Stadtauswärts auf der Ebnether Straße, nach Ortsausgang zweite Abzweigung links.

Literatur

  • Lothar Mayer: Jüdische Friedhöfe in Mittel- und Oberfranken. Petersberg 2012, S. 54-59.
  • Michael Schneeberger: Jüdische Landgemeinden in Bayern (5). Die Juden von Kunstadt. In: Jüdisches Leben in Bayern.
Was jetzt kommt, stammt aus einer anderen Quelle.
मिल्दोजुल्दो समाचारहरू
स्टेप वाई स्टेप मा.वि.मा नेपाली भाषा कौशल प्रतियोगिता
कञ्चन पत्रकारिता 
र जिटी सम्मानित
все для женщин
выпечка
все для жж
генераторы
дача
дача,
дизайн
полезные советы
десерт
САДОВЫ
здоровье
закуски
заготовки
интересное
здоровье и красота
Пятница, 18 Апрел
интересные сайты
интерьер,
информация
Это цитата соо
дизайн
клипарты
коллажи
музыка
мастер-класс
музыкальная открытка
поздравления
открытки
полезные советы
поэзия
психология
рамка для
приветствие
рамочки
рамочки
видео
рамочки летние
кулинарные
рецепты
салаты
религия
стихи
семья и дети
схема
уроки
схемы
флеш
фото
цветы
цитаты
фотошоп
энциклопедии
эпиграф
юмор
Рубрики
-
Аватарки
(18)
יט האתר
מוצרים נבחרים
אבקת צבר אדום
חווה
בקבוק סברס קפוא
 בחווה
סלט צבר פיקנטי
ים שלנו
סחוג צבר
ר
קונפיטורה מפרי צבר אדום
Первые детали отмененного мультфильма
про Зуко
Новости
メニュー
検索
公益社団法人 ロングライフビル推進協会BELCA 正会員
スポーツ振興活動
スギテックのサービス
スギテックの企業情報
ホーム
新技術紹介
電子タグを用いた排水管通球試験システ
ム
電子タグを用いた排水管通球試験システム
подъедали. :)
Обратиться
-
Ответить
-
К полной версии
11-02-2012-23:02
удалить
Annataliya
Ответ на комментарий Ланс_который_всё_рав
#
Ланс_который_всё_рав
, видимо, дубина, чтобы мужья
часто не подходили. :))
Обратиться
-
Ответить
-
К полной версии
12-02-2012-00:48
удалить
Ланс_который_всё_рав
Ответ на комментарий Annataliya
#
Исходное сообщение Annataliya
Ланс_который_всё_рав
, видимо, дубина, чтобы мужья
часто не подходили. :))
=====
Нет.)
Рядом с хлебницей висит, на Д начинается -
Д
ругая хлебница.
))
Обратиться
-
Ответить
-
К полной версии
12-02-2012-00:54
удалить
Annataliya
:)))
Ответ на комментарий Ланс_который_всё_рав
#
Mitteilungsblatt des Landesverbandes der Israelitischen Kultusgemeinden in Bayern 18, Nr. 92 (September 2003), S. 24-29, hier S. 24.
  • Josef Motschmann / Siegfried Rudolph: Guter Ort über dem Maintal. Der jüdische Friedhof bei Burgkunstadt. Mit einem Beitrag von Günter Dippold über die benachbarten jüdischen Friedhöfe. Lichtenfels 1999 (= CHW-Monographien 1).
  • Theodor Harburger: Die Inventarisation jüdischer Kunst- und Kulturdenkmäler in Bayern, hg. von den Central Archives for the History of the Jewish People, Jerusalem, und dem Jüdischen Museum Franken – Fürth & Schnaittach, bd. 2. Fürth 1998, S. 118-130.
  • Michael Trüger: Jüdische Friedhöfe in Bayern (12) [Oberwaldbehrungen, Autenhausen, Weimarschmieden, Burgkunstadt]. In: Der Landesverband der Israelit. Kultusgemeinden in Bayern 11, Nr. 69 (April 1996), S. 18-19, hier S. 19.
  • Karl Dill: Jüdische Friedhöfe in Oberfranken. Heimatbeilage zum Amtlichen
    Schulanzeiger des Regierungsbezirks Oberfranken Nr. 187. Bayreuth 1992, S. 29–39.
  • Israel Schwierz: Steinerne Zeugnisse jüdischen Lebens in Bayern. Eine Dokumentation. 2. Aufl. München 1992 (= Bayerische Landeszentrale für politische Bildung A85), S. 211f.
  • Klaus Guth: Jüdische Landgemeinden in Oberfranken (1800–1942), ein historisch-topographisches Handbuch, Bamberg 1988 (= Landjudentum in Oberfranken. Geschichte und Volkskultur 1), S. 76f.